◆ Requirement: Among the entries below, please repeat exactly and only the lines from the line containing "piquer un bonbec’" to the line containing "pour un émerveillement", both lines included.

------------------------------

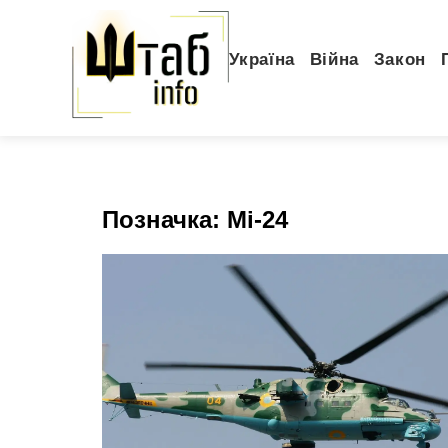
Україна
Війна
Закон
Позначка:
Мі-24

------------------------------

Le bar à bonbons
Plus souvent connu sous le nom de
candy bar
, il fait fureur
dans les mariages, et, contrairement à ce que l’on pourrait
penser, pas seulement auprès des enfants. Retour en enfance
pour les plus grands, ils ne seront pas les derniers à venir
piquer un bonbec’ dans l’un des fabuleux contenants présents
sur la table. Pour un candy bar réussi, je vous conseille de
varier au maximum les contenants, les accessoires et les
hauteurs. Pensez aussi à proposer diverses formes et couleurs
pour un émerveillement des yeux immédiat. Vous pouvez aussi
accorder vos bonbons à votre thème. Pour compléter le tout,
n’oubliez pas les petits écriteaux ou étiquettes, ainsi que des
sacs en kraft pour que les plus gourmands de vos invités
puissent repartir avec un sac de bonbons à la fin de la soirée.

------------------------------

◆ Response below:
piquer un bonbec’ dans l’un des fabuleux contenants présents
sur la table. Pour un candy bar réussi, je vous conseille de
varier au maximum les contenants, les accessoires et les
hauteurs. Pensez aussi à proposer diverses formes et couleurs
pour un émerveillement des yeux immédiat. Vous pouvez aussi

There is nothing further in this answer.